The New Haven Green, where benches and bus stops traditionally serve as makeshift homes for the city’s homeless, was virtually deserted Monday as the city’s homeless population attempted to escape the weather.

Across the city, homeless residents have taken to shelters, bus stops and covered areas to avoid the onslaught of wind and rain that promises to continue through Tuesday. Homeless shelters that usually close in the morning will stay open throughout the day for the duration of the storm.

In addition to encouraging homeless residents to head to traditional homeless shelters, the city opened an emergency shelter at Hill Regional Career High School that has enough space and supplies for several hundred storm dodgers and serves as an overflow for the homeless shelters. Even so, some homeless residents remain outside as the hurricane bears down on the city.

“The police department has been coordinating with emergency shelter providers,” City Hall spokeswoman Elizabeth Benton ’04 said. “They’re reaching out to anyone in any [homeless] encampments, making sure that they’re safe and directing them to appropriate shelters.”

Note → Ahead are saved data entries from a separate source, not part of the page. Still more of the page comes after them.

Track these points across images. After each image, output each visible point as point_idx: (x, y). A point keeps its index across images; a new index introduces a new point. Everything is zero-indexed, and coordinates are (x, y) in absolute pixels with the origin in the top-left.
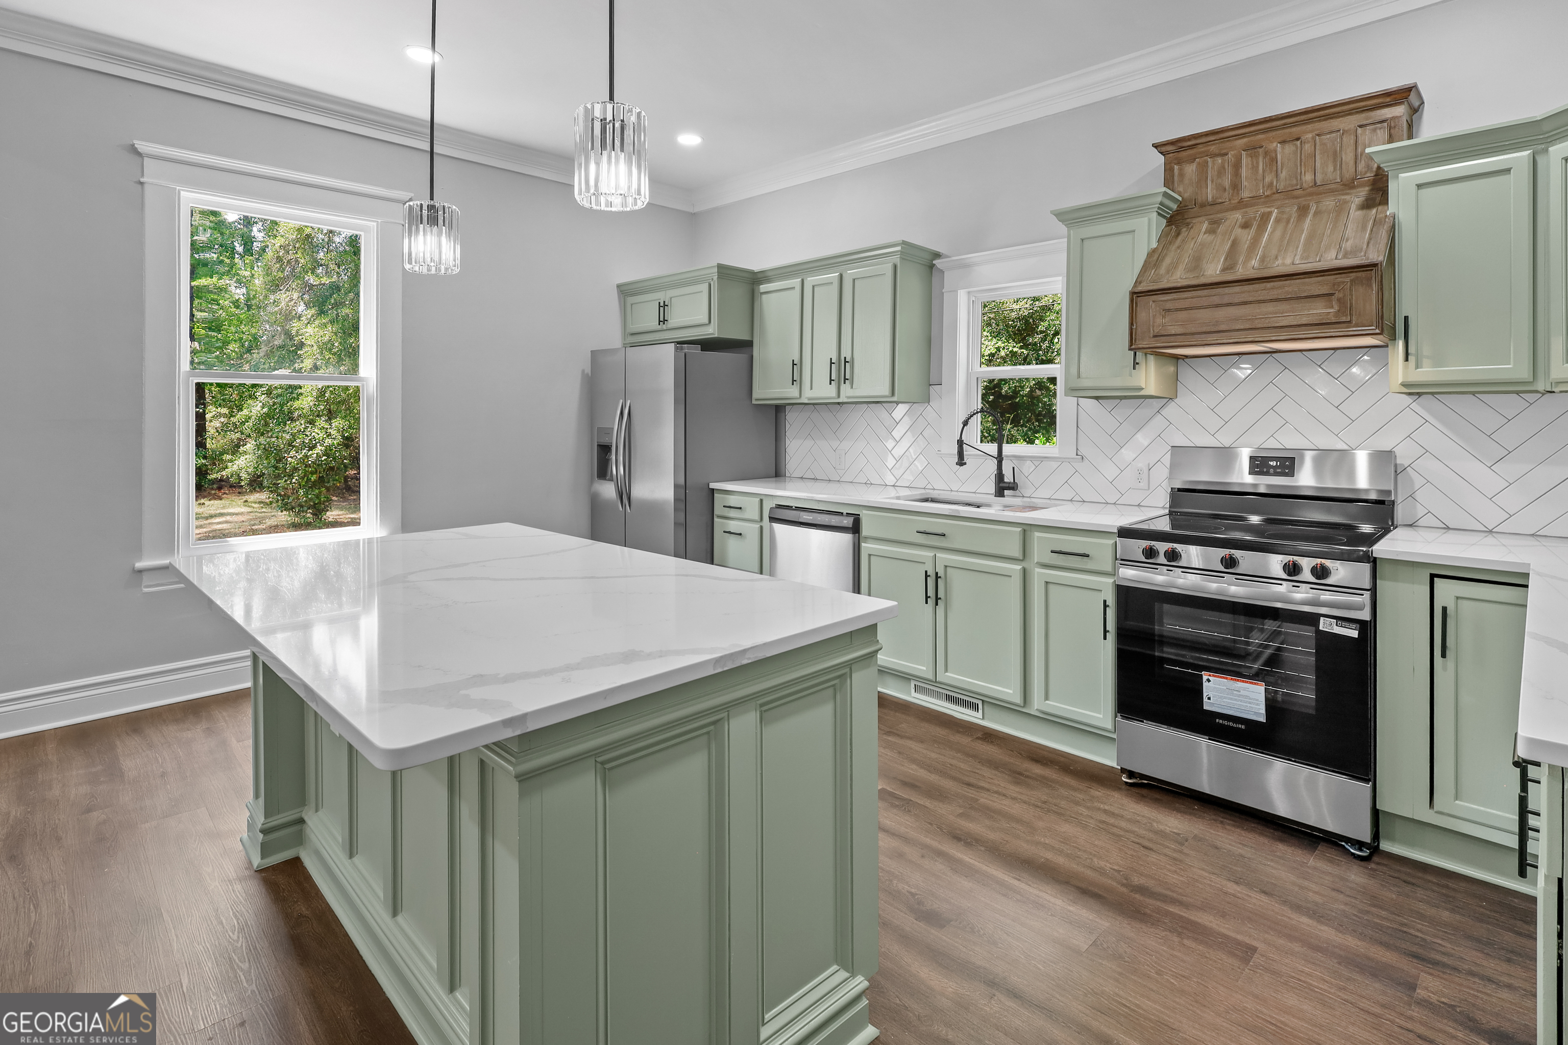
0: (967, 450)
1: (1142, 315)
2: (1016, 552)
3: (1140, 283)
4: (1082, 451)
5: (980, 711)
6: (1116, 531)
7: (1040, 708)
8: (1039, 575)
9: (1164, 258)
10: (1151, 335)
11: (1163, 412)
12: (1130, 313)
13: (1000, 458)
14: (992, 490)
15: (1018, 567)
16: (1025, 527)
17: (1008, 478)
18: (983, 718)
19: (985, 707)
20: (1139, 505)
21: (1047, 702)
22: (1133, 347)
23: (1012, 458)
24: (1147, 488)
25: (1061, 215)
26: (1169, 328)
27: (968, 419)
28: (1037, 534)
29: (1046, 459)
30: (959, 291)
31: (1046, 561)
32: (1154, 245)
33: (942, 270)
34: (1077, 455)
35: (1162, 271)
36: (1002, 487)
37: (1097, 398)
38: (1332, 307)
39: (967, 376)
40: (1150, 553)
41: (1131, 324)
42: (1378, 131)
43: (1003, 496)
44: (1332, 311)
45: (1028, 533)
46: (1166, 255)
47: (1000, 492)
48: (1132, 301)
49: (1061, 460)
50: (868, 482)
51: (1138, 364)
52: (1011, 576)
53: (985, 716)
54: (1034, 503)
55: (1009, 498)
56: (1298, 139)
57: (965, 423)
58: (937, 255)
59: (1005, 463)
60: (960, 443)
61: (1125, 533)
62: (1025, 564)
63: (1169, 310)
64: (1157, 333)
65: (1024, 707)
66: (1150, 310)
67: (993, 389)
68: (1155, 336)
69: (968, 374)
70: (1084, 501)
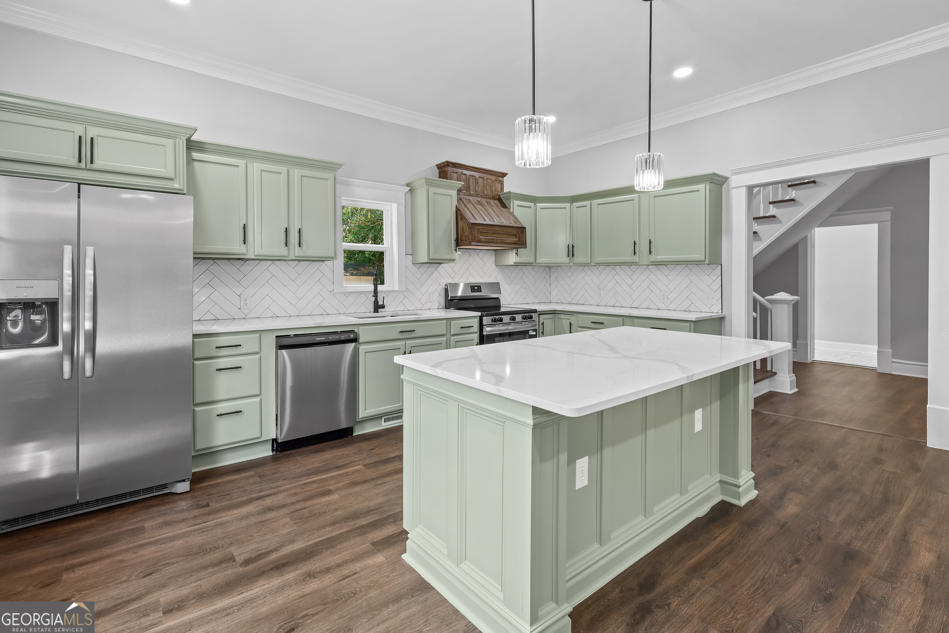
4: (409, 287)
8: (453, 339)
10: (476, 240)
13: (376, 293)
14: (372, 309)
15: (445, 338)
17: (380, 303)
20: (429, 309)
28: (453, 322)
29: (392, 292)
34: (406, 289)
36: (378, 307)
38: (517, 238)
40: (494, 321)
42: (499, 184)
43: (378, 312)
44: (517, 239)
47: (376, 311)
49: (398, 292)
50: (275, 316)
51: (455, 250)
54: (398, 313)
55: (382, 312)
56: (483, 178)
63: (481, 232)
64: (478, 240)
66: (476, 231)
67: (350, 255)
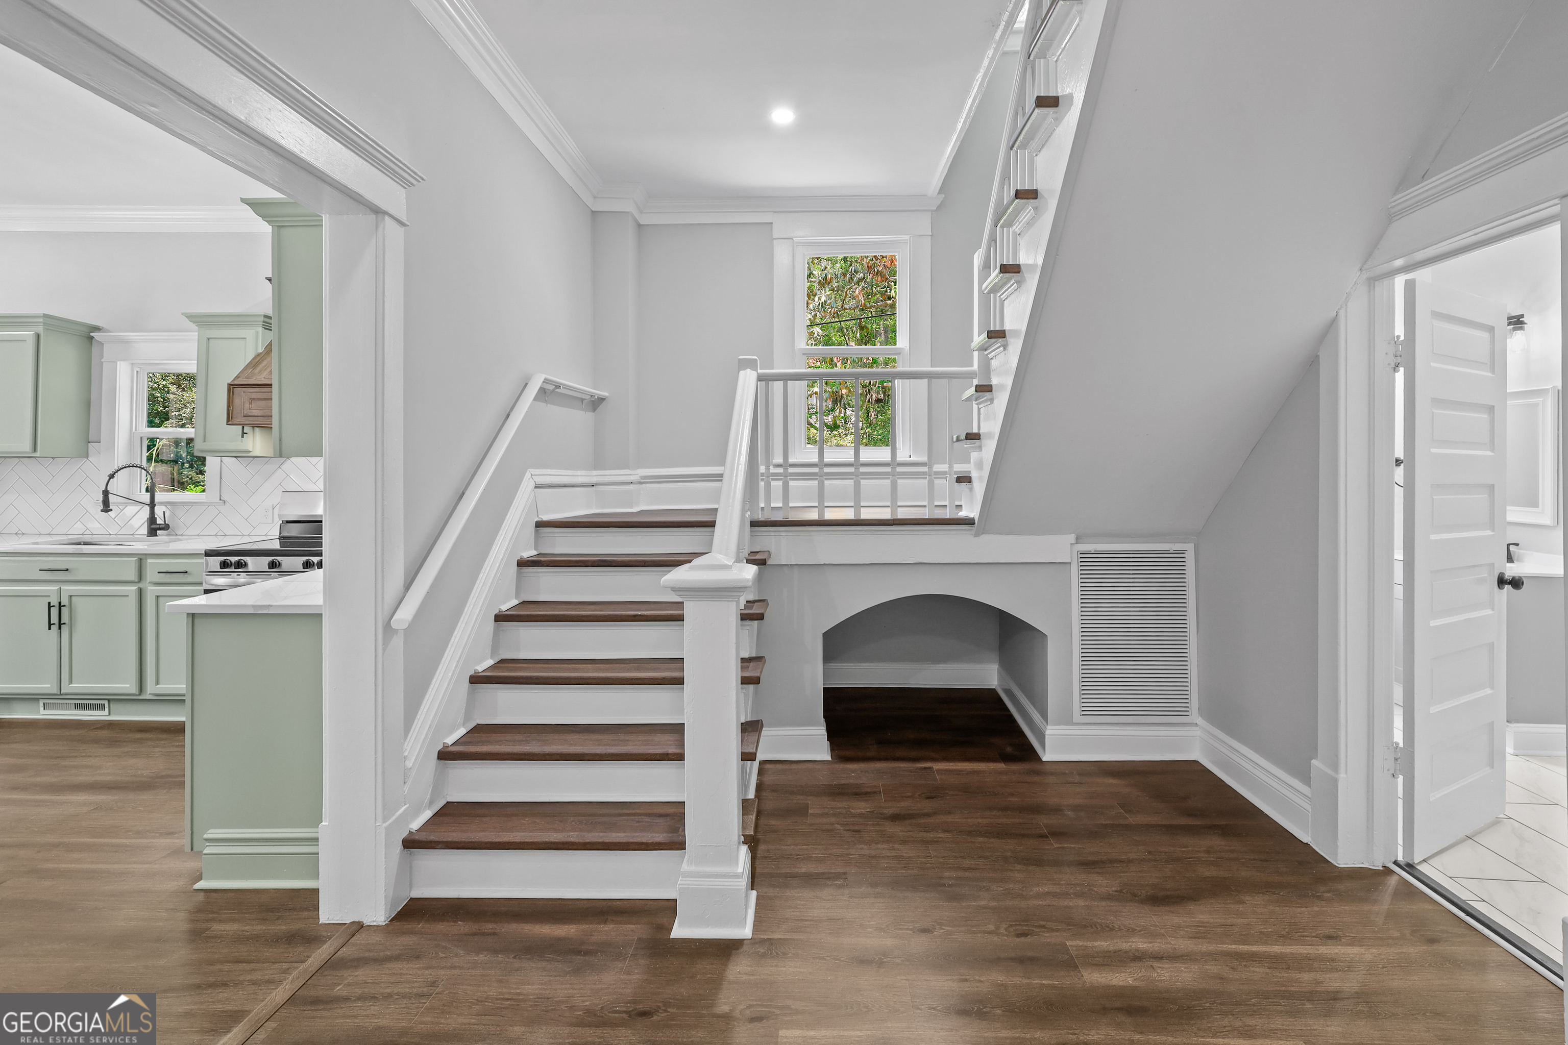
0: (112, 498)
1: (237, 401)
2: (132, 575)
3: (239, 377)
4: (224, 497)
5: (107, 709)
6: (204, 553)
7: (152, 692)
8: (151, 591)
9: (263, 360)
10: (243, 415)
11: (283, 467)
12: (227, 399)
13: (152, 505)
14: (146, 531)
15: (134, 588)
16: (141, 557)
17: (160, 521)
18: (109, 714)
19: (111, 705)
20: (266, 535)
21: (158, 686)
22: (229, 423)
23: (166, 505)
24: (271, 522)
25: (191, 317)
26: (254, 411)
27: (115, 473)
28: (149, 561)
29: (195, 504)
30: (118, 363)
31: (157, 580)
32: (260, 351)
33: (101, 342)
34: (220, 500)
35: (257, 371)
36: (154, 528)
37: (236, 457)
39: (131, 436)
40: (224, 565)
41: (229, 406)
43: (156, 535)
45: (143, 561)
46: (265, 359)
47: (152, 533)
48: (229, 390)
49: (209, 504)
51: (246, 433)
52: (128, 596)
53: (112, 712)
57: (112, 476)
58: (97, 329)
59: (156, 509)
60: (106, 493)
61: (209, 553)
62: (141, 585)
63: (254, 399)
64: (246, 414)
65: (140, 695)
66: (242, 396)
68: (244, 416)
69: (131, 435)
70: (226, 535)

Rick Fontana, the deputy director of the city’s Emergency Operations Center, said that police officers have been instructed to provide information on the emergency shelters to any homeless residents they see, in addition to visiting what Fontana called “known encampments.”

Columbus House, a homeless shelter with 155 beds on Ella T. Grasso Boulevard in New Haven that normally closes in the morning, is keeping its doors open throughout the day for the remainder of the storm. While it is operating for longer hours, however, it is also doing so with a reduced number of staff due to the difficulty of traveling through the storm.

Nakia Culbreath, an employee at the shelter, said that while there has been an influx of residents since Sunday due to the hurricane’s arrival, there were still open beds.

“We’re not at capacity,” Culbreath said.

In addition to traditional shelters and the emergency shelter at Hill Regional Career High School, the city opened a large space on Lexington Avenue, albeit without beds or supplies, where residents can escape the weather.

Gary Crawford, a homeless veteran and one of the few residents still on the New Haven Green as of late Monday afternoon, chose to ride out the storm in a bus stop on Elm Street. Crawford said that he had not chosen to go to a shelter because the closest one, Immanuel Baptist Shelter on Grand Avenue, was like a prison.

“You have to report. You’re searched down,” meaning strip-searched, Crawford said. “That’s why I say it’s like jail.”

According to the Yale Hunger and Homelessness Action Project, approximately 700 New Haven residents are homeless at any given time.